Wallace's Line represents a water boundary separating the southeast Asian part of Indonesia from the western part of the Indonesian archipelago, New Guinea, and Australia.  The above Science Daily article summarizes the work of Cooper and Stringer who argue that early modern humans -Homo sapiens- met and interbred with Denisovans, a related hominid species, east of Wallace's Line.  Having the interbreeding take place in this area would help explain why Denisovan DNA is found in the highest concentrations among the aboriginal peoples of New Guinea and Australia, but it would also mean the Denisovans also managed to cross the watery Wallace's Line and thus likely had boats.
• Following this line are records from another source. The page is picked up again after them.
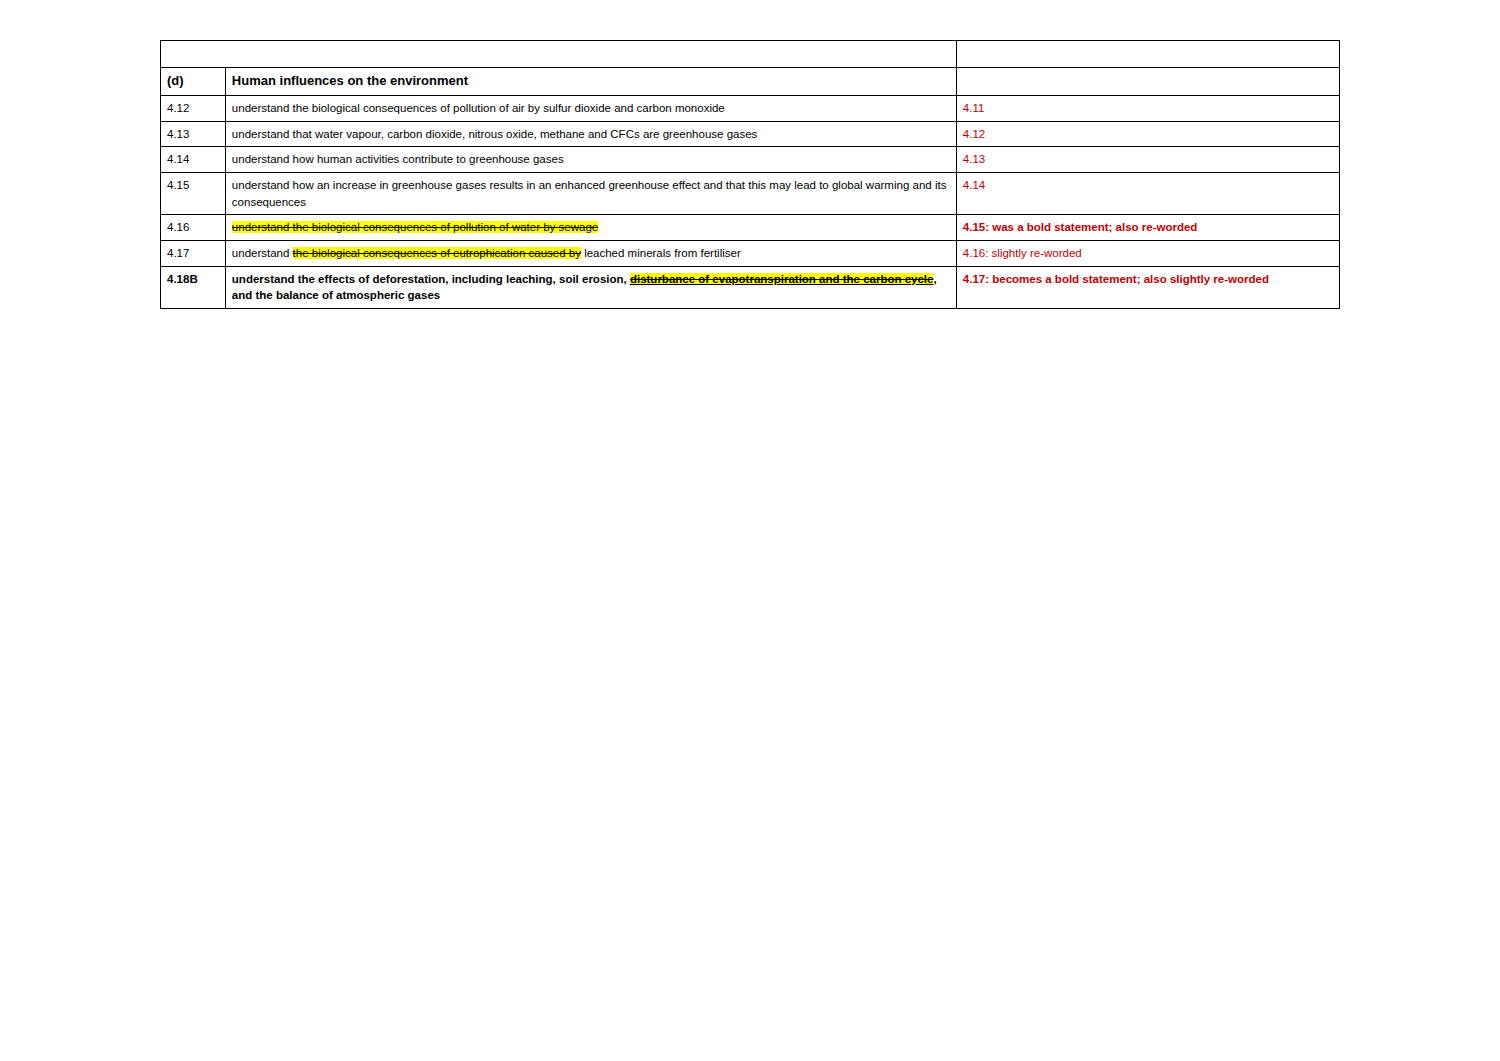| (d) | Human influences on the environment | |
| 4.12 | understand the biological consequences of pollution of air by sulfur dioxide and carbon monoxide | 4.11 |
| 4.13 | understand that water vapour, carbon dioxide, nitrous oxide, methane and CFCs are greenhouse gases | 4.12 |
| 4.14 | understand how human activities contribute to greenhouse gases | 4.13 |
| 4.15 | understand how an increase in greenhouse gases results in an enhanced greenhouse effect and that this may lead to global warming and its consequences | 4.14 |
| 4.16 | understand the biological consequences of pollution of water by sewage | 4.15: was a bold statement; also re-worded |
| 4.17 | understand the biological consequences of eutrophication caused by leached minerals from fertiliser | 4.16: slightly re-worded |
| 4.18B | understand the effects of deforestation, including leaching, soil erosion, disturbance of evapotranspiration and the carbon cycle , and the balance of atmospheric gases | 4.17: becomes a bold statement; also slightly re-worded |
One intriguing remark in this article is the statement that it appears Denisovan males mated with Homo sapien females.  Were there no Homo sapien males mating with Denisovan females?  


A. Cooper, C. B. Stringer. Did the Denisovans Cross Wallace's Line? Science, 2013; 342 (6156): 321 DOI:10.1126/science.1244869

Tuesday, October 22, 2013

Welcome!

Welcome to my blog on human genetics and prehistory.  I use this blog as a way to collect and share my interest in how genetics is opening a doorway into human migrations and geography.